WHAT YOU WILL DO:
Look at the data below and print exactly the lines from its first line through the line with "if(!rst_n) id_pc4<=32'b0;"; the pictures stay out of the copy.

GIVEN INFORMATION:
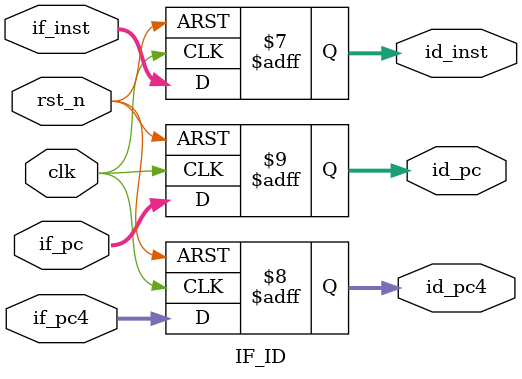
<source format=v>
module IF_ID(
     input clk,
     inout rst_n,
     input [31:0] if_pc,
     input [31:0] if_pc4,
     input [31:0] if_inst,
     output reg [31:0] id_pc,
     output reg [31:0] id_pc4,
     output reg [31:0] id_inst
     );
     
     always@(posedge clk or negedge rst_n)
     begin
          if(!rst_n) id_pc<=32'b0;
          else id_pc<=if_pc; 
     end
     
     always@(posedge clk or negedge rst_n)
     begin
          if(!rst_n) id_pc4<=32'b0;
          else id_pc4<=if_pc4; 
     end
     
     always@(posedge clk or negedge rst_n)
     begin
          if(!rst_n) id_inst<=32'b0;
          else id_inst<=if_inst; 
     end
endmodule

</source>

FINISHED TASK:
<source format=v>
module IF_ID(
     input clk,
     inout rst_n,
     input [31:0] if_pc,
     input [31:0] if_pc4,
     input [31:0] if_inst,
     output reg [31:0] id_pc,
     output reg [31:0] id_pc4,
     output reg [31:0] id_inst
     );
     
     always@(posedge clk or negedge rst_n)
     begin
          if(!rst_n) id_pc<=32'b0;
          else id_pc<=if_pc; 
     end
     
     always@(posedge clk or negedge rst_n)
     begin
          if(!rst_n) id_pc4<=32'b0;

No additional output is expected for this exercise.